The future has never looked brighter for Apple’s Mac computer line. They are just beginning a two-year transition from Intel to Apple Silicon and the early results are stunning. This is the kind of innovation that will power Mac desktops and laptops through the next decade–and likely leave other computer makers scrambling to catch up. But could they somehow snatch defeat from the jaws of victory? There’s some reason to think they might be about to. Turning the macOS into a houseboat might do it.
You know what I’m talking about. Sometimes when you combine two things the result is…less than the sum of its parts. I call them houseboats–not a very good house and not a very good boat. If Apple attempts to merge iOS and macOS we could end up with just such a monostrosity.
There are signs that Apple is heading in this direction. Apple’s M1 processor is one. Macs with M1s under the hood can, for the first time, run iOS apps natively. It’s a curiosity now, sure, but does it portend bigger things in the future? And macOS Big Sur has got some very iOS-looking interface changes. (Look at your dock icons and then have a look at your iPhone home screen, for example.)

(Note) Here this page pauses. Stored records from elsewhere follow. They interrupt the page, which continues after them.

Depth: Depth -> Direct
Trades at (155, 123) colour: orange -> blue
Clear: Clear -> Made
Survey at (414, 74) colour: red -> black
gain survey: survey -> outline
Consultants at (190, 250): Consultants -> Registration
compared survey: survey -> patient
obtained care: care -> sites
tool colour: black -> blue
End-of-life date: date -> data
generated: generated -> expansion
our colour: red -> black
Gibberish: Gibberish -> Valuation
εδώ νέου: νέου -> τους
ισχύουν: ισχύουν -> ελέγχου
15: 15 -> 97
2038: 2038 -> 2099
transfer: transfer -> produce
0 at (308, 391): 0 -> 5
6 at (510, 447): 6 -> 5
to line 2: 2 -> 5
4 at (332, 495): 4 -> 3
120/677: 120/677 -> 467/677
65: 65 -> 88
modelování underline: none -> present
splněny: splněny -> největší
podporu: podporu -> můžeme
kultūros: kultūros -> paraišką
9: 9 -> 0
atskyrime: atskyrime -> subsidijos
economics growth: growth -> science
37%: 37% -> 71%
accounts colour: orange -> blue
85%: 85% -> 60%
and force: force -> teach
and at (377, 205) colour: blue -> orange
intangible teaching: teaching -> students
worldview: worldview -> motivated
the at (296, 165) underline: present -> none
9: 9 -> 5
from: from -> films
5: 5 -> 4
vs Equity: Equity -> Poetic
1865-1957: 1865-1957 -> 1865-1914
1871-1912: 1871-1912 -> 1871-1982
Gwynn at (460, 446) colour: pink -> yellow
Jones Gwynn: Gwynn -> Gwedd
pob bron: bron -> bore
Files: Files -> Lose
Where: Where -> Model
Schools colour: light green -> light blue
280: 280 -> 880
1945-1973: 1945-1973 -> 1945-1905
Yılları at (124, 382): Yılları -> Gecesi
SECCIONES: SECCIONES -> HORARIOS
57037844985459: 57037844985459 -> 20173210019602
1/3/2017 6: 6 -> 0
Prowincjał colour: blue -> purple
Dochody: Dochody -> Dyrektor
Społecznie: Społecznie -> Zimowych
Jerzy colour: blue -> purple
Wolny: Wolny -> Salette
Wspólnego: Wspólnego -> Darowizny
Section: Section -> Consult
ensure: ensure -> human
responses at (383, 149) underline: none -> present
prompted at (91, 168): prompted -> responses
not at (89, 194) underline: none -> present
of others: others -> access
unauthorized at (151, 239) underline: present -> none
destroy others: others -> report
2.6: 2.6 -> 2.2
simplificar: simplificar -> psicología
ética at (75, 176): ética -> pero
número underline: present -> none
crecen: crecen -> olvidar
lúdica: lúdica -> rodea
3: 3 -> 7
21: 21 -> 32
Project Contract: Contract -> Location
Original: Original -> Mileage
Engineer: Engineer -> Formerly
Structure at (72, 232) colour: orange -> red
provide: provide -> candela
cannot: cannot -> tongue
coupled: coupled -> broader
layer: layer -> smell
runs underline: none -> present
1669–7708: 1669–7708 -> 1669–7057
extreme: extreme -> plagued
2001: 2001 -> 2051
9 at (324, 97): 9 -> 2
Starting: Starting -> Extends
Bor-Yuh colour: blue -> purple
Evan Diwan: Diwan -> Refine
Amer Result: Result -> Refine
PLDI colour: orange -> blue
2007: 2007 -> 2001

If you ask industry analysts and tech pundits, they’ll tell you that Apple must do this to be competitive with Windows-based computers which have had combination touch and mouse/keyboard interfaces for years. Apple must ship Macs with touchscreens and this of course necessitates having the OS navigable by touch and also by the keyboard/mouse combo.
“See these two laptops? Well this one has a touchscreen…that you can, you know…touch. Like so!”
If you ask me, most industry analysts and tech pundits can piss off. Their collective understanding of Apple and their products has always been, shall we say, less than perfect. Remember when Apple had to create a Chromebook or face certain death? Yeah.
I also remember Windows 8, Microsoft’s first real foray into Houseboat OS territory. I myself used Windows 8 on a daily basis at that time. I kept telling myself I’d get used to it, but after a year had gone by I found that I hated it even more than when I started. It was even worse on tablets. It’s easy to forget, but the chief architect of Windows 8 was fired just a month after its release. I would argue that even all these years later Windows 10 still suffers from some of the same problems.
This is exactly the albatross new Macs don’t need hanging around their necks. It’s the kind of blunder than can set back an OS–and an entire product line–for years.
Still, I don’t mean to say that it can’t be done right. Maybe it can. But all evidence points to it being extremely difficult to pull off. If anyone can do it, maybe Apple can. But I’m not holding my breath.